Debugging takes us to strange places
There’s a certain fear that sets in when you’ve run out of ideas but a problem continues to exacerbate. There’s nothing else to do, but you feel the pressure to do something. I had a situation this week where I felt absolutely stymied and ineffectual for most of the day, but my team and I kept gathering information and pushing forward until we found a solution. We couldn’t have predicted what the actual root cause would be.
A case study
This week, I was working with a team that supported a product that involved mobile applications, an web admin portal, and a multi-tiered backend service environment. We were having some hiccups and interruptions in service during the week, but they were mostly temporary. At times, we restarted the services that we owned and monitored the performance. We had determined that there wasn’t much that we could do, but we proactively observed the system.
On Friday, we experienced something novel. We had internal and external monitoring. The internal monitoring was showing that our service was experiencing a very high number of errors. Those errors were increasing. That wasn’t new, we’ve seen that before. What was new, however, was in our external monitoring.
We had monitoring tools around the places where we communicated with other services that we didn’t own. For the most part, these were performance metrics that recorded how long it took to receive responses from these services. We observed that the total connection times were growing at an unprecedented rate. The average connection time to these services blew past our expected response times (of less than a few seconds) into concerning response times (of a minute or more). As we followed our metrics, we noticed that those connection times continued to grow. And grow. And grow.
We explored our side of the problem. We could restart our servers. Those connections would reset and we’d see the average connection times reset and then grow again. It seemed like we just weren’t receiving data from the upstream servers. At a certain point, I decided that there wasn’t anything that we could do to resolve this issue.
Our users couldn’t use our apps and I needed to find a solution, but there wasn’t anything we could do. So I started a call with the teams that owned the upstream servers.
A baffling problem
The upstream teams were as baffled as we were by our situation. They observed our monitoring tools and agreed that there was a problem. Unfortunately, all of their tests and monitors were passing. They didn’t see any issues on their end. We knew that there was a problem, but we didn’t know where it was. We didn’t have anything actionable and there wasn’t anything that we could immediately do. So we kept spelunking.

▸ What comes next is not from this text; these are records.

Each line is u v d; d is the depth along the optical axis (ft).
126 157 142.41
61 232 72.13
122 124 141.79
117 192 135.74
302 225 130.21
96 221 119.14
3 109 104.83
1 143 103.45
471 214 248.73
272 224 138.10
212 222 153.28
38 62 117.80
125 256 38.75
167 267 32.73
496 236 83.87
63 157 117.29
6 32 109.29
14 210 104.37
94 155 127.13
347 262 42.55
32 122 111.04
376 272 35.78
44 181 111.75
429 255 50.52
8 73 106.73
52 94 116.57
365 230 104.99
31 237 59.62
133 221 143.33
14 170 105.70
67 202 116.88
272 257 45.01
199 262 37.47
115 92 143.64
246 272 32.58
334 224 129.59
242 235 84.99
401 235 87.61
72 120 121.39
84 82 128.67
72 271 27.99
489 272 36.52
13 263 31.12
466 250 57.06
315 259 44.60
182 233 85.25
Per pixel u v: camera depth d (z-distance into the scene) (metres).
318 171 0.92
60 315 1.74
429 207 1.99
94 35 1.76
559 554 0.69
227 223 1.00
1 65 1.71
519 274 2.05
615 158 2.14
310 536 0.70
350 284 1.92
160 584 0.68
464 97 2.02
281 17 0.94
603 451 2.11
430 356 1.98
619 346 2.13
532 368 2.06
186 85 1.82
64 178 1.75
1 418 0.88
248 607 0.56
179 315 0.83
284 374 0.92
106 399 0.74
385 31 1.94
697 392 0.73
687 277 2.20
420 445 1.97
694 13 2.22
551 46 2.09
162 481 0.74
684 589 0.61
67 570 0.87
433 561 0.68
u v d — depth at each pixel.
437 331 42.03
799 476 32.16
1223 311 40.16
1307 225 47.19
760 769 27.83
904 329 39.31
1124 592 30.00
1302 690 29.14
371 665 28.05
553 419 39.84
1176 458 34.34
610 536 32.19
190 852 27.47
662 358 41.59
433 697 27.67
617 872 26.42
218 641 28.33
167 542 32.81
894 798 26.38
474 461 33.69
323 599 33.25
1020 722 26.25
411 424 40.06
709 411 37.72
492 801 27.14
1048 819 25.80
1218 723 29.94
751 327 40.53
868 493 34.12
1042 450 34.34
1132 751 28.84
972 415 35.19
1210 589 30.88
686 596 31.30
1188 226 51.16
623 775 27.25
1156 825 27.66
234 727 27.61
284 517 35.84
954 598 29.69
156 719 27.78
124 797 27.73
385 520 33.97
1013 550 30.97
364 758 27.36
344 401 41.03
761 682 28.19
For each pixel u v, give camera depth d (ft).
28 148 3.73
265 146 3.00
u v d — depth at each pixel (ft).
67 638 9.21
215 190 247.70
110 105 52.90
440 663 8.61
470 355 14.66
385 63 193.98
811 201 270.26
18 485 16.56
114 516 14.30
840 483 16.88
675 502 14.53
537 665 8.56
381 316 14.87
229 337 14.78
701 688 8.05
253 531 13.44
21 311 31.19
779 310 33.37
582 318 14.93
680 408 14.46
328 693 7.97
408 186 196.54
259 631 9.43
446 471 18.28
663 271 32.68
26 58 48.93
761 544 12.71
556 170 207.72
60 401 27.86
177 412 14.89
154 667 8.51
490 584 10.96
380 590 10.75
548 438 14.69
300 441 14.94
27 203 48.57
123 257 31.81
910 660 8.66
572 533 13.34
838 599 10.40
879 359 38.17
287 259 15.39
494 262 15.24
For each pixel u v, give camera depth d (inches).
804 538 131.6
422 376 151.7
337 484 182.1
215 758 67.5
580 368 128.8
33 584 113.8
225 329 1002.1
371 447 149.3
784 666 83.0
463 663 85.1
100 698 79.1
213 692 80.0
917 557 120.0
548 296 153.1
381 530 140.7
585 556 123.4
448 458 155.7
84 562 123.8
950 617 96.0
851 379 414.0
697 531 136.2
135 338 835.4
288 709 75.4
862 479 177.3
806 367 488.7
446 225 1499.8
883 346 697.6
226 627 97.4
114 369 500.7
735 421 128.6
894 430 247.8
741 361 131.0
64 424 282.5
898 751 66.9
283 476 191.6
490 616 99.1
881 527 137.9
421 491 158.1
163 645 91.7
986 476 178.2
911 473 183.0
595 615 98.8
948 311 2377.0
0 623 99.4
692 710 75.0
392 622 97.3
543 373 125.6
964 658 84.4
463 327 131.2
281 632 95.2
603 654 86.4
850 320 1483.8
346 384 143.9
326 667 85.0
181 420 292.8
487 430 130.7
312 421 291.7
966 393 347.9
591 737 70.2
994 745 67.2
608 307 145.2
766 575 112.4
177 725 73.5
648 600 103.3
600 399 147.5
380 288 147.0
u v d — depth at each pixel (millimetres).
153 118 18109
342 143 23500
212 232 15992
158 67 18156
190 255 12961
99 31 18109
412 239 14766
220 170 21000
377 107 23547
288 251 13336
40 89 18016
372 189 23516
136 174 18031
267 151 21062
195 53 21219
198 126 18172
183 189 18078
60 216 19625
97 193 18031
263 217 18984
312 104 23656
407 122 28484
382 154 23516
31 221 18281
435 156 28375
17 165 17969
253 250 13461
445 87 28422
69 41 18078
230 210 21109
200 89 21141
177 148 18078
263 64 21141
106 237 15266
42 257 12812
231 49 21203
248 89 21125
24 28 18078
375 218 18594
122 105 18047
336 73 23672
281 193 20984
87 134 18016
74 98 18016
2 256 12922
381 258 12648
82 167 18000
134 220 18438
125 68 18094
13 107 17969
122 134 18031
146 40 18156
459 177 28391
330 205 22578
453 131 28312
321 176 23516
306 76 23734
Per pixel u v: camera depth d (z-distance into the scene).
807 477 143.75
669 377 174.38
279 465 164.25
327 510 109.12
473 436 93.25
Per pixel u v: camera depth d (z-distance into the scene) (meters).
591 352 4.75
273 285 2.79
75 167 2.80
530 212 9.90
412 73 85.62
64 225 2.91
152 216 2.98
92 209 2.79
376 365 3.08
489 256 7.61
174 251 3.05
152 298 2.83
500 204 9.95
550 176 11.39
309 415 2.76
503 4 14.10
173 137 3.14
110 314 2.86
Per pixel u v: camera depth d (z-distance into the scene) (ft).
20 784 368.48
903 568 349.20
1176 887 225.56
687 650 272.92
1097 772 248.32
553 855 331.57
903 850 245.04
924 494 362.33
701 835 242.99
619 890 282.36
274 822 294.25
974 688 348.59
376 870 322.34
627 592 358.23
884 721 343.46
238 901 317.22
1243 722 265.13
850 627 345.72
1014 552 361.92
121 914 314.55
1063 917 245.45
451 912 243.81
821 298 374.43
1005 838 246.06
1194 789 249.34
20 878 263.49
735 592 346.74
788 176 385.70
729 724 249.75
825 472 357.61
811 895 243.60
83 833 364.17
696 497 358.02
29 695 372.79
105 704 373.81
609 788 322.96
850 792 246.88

We called in additional people and started to gain access to other systems. At some point in the chain, we located a load balancer that was recording error responses. The graph of those responses mirrored my graph of connection times. We still didn’t find the root cause, but we were getting closer. Unfortunately, we were getting further away from the primary systems that we had confidence in managing and deeper into secondar and tertiary systems.
Eventually, we worked our way to a shared database. Somewhere upstream, there was a database that was being used for multiple streams of work. The content that we needed was stored in that database. We realized that the node for that database was reporting 100% CPU utilization. As we looked into it, we found that another department had started running an exceptionally expensive and long-running task. With permission, we ended that task.
We then went back to our monitoring tools and breathed a huge sigh of relief. Our growing mountains of errors and performance issues had peaked. Our measurements were declining back towards acceptable levels. Our applications were usable again.
RCA
The root cause analysis for this specific piece identified that long running database query as the source of our problems. There’s no way that my team could have identified that from our vantage point. There also wasn’t any way for our cohorts on the other teams to have identified that issue. This was one of those issues where we followed the breadcrumbs all the way to the end and was wholly surprised by what we found.
Now, arguably, we shouldn’t be sharing databases with other departments or we should have failovers or some kind of monitoring to handle these issues. I’m not interested in discussing preventatives in this review. Sometimes, the pace of progress causes some items to fall through the cracks and I’m not assigning blame to anyone. I can imagine how we’d get into this situation through good will and best intentations.
My point is rather to illustrate how the chain of events can lead us into unexpected places. We observed that our mobile apps were failing. Our monitoring was telling us that we had a lot of errors and that our upstream services weren’t responding. Our upstream servers were working as intended and didn’t show any errors in their monitoring. As we continued following the chain, we kept accumulating more information, more people, and more sides of the business. We traced the error all the way through our systems and into other systems. We looked up server logs, read network traces, worked through process information, and even explained some database queries.
Despite how resilient our processes were and the exceptional thought that we put into our systems, we were still taken down by someone in Finances.
Sometimes, you make all of the right moves and guard your systems against all of the potential threats. You can add monitoring around all of your processes and even verify the performance of your peers. You can design infrastructure that’s fault tolerant and flexible. In the end, you can still run afoul of that one shared resource that someone, somewhere, on another team forgot about and neglected to document. Sometimes, that’s life.